Reviewer 7$
To clarify, subtree queries are performed using the current state of the sampler, not independently.

At any given time, the current tree satisfies all triplets supplied by the user. When a new triplet is added,
the current tree is restructured to accommodate the triplet, effectively starting a new Markov Chain. 
Aperiodicity holds in the presence of triplets regardless
of when or how the triplets are obtained -- we show that the state space of the Markov chain remains strongly connected when limited to moves
that respect triplets.

In terms of the variance, the idea is to estimate it at the current posterior. Thus we sample a fixed number of trees from the posterior and then compute
the variance with respect to these.

We greatly appreciate this feedback and will do our best to make these aspects of our paper more clear in the writing.

In the experiments, the metric of quality used is the fraction of violated triplets (if we were to enumerate all possible triplets that the user might
supply). This is a user-centric quality metric, unlike say log-likelihood. It would be interesting to investigate other such user-centric metrics.

Reviewer 8

The comments about improving the experimental evaluation are much appreciated. We thank the reviewer for the suggestion of comparing 
the results we obtained to the results that would be obtained using user-feedback alone (i.e. ignoring geometry). This will be a great addition
to the paper. 

The question of which types of queries are reasonable to ask a user is crucial to the success of interactive machine learning, and in our view is a 
big open area. Many of our choices have been informed by considerations of this type.
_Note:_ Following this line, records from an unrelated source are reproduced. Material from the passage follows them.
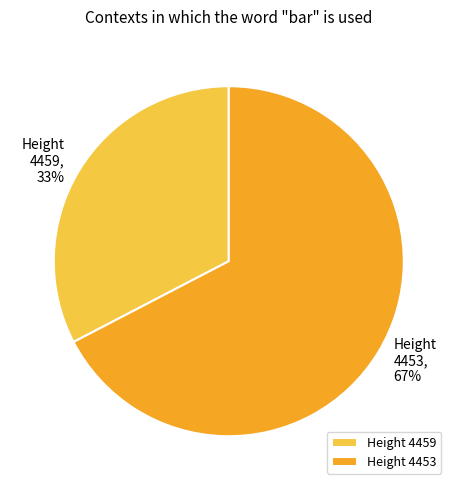

Rank the categories by value from lowest to highest.

Height 4459, Height 4453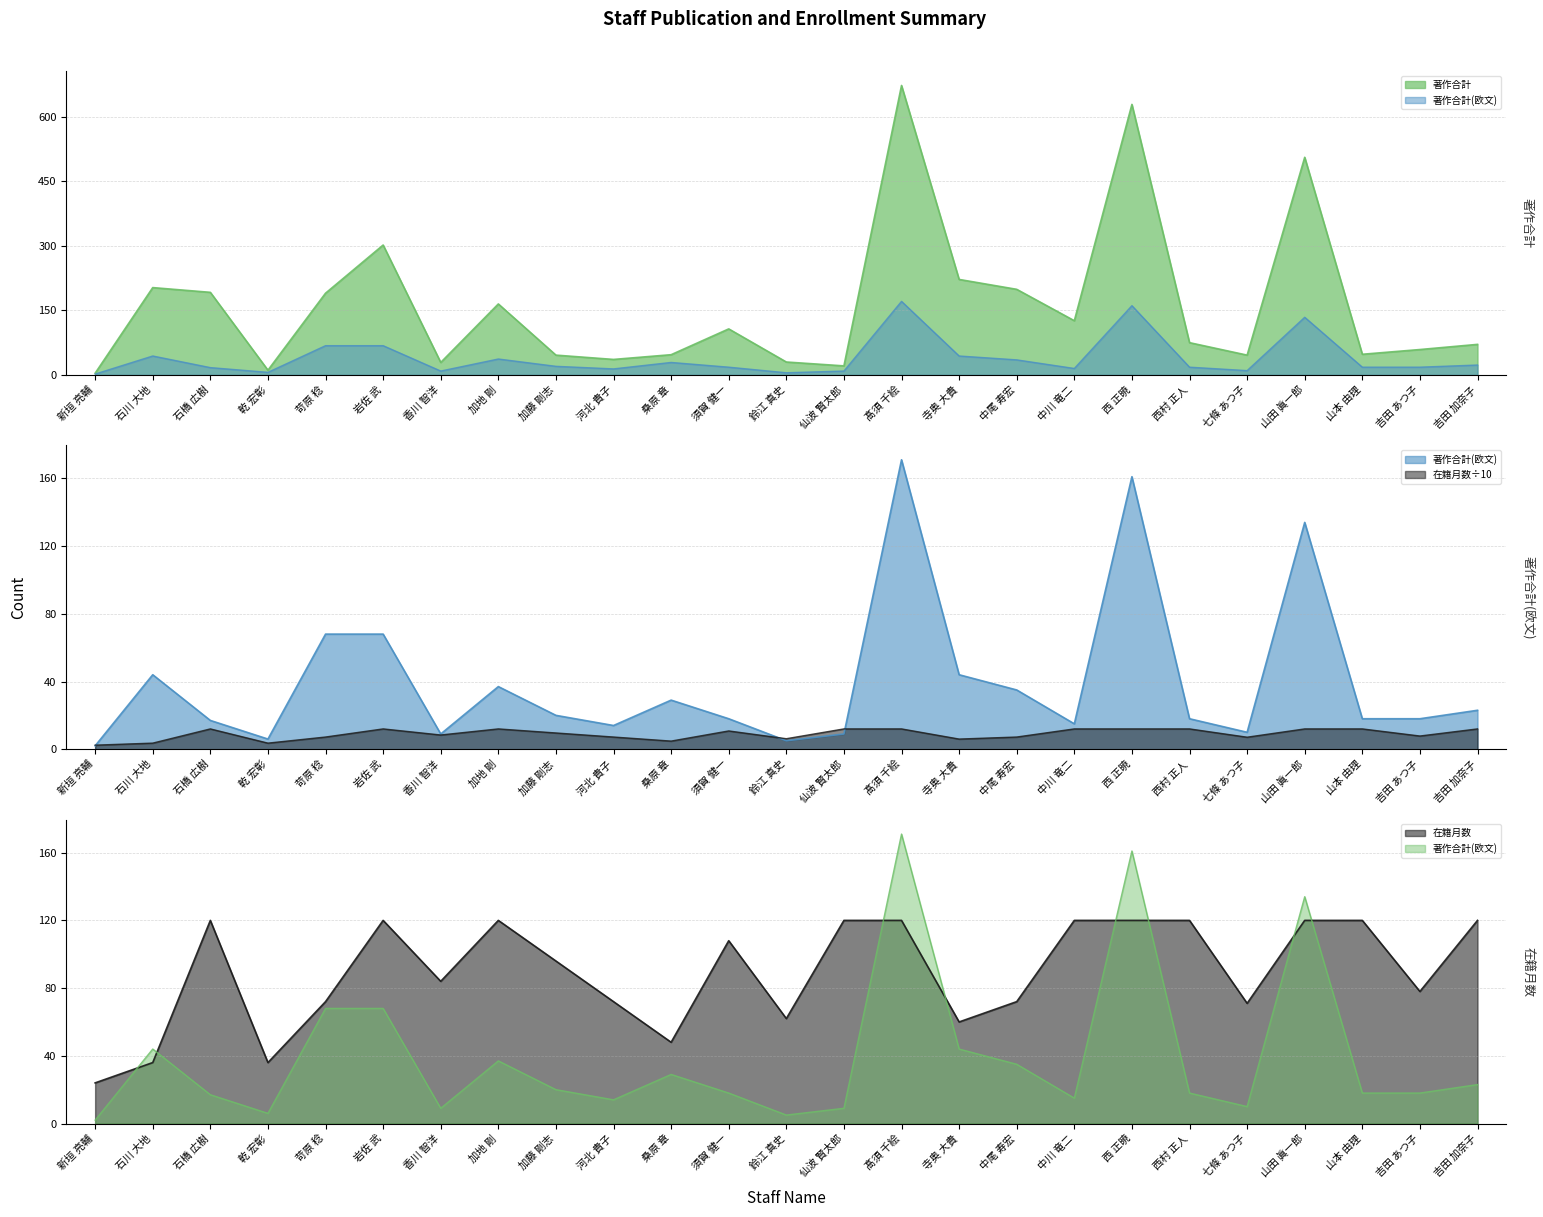

What is the value of the 著作合計(欧文) point at the 14th from the left?

9.0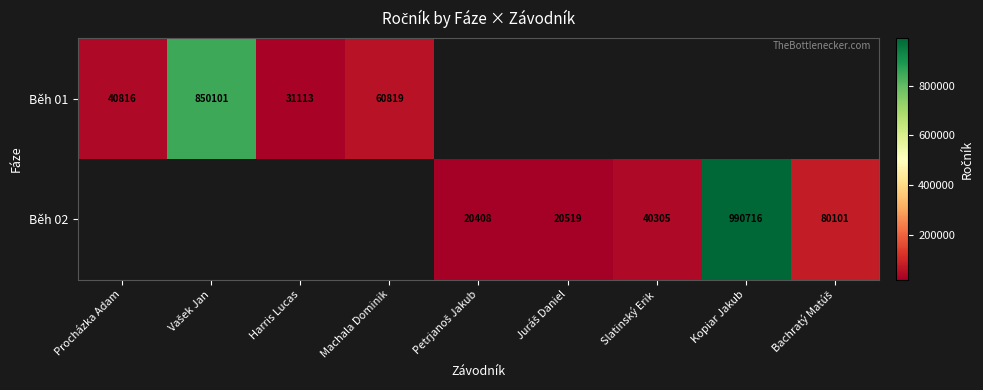

True or false: Běh 02 has a value of 40305 at Slatinský Erik.

True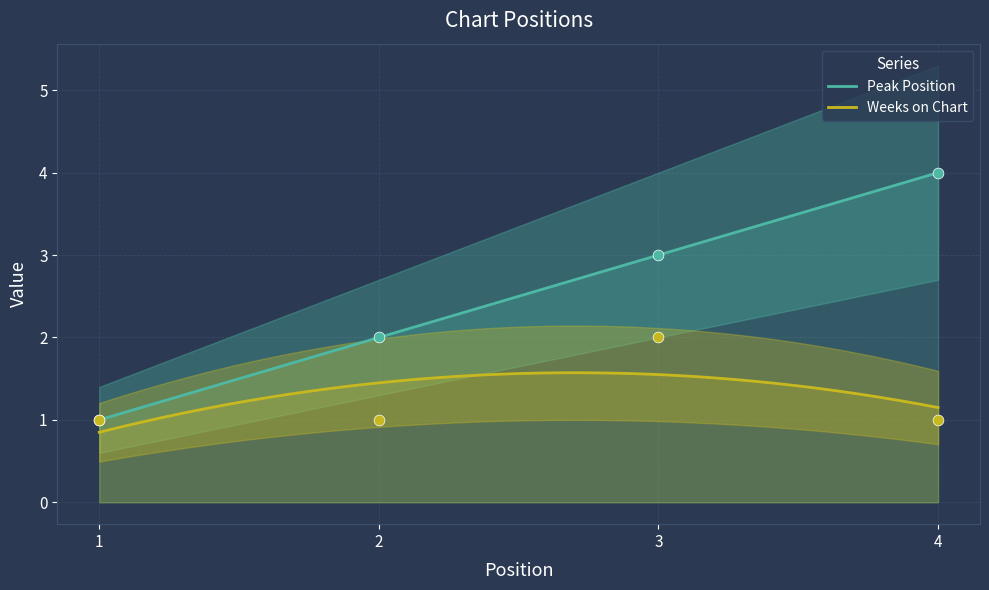

Which series has the largest total across all categories?

Peak Position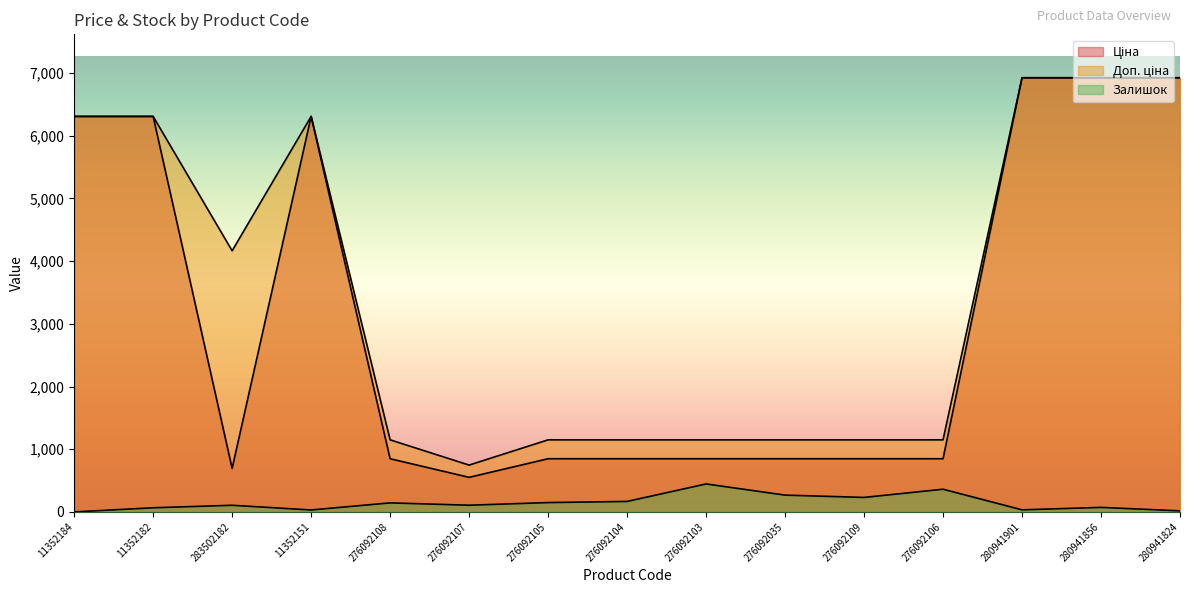

Between 276092105 and 276092035, which is larger?

276092105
For instance, although triplet constraints are common,
the usual practice is to obtain these using triplet queries, in which the user is supplied with three items a,b,c, and has to specify which one is the
"odd one out". We expect that such queries will be very hard to answer in general (for instance --- which is the odd one out for "bear, squirrel, donkey"?).
Thus we supply the user with an entire subtree of 10 items, and the user need only identify one incorrect triplet, which should be much easier.

Reviewer 9

Indeed, there is a lot more theory to be worked out for this problem and it is quite nontrivial. The questions asked by the reviewer are very 
important ones, and would each require substantial mathematics.

To give an example, the reviewer asks whether the Markov chain is rapidly mixing. Now, the chain we are dealing with is based on three
things: the tree, the data points, and the constraints. Let's move to the very simplest case, where there is no data and no constraints, and
we are merely trying to sample a tree at random. Even for this seemingly elementary situation, it has been challenging to analyze the 
mixing time of a Markov chain that is even simpler than ours (one that only moves leaves around rather than entire subtrees). In a seminal
paper, Aldous showed an n^3 bound on the mixing time; a decade later, this was improved to n^2 by Schweinsberg. What happens when
data is added to the mix? We intend to find out, but it won't be easy!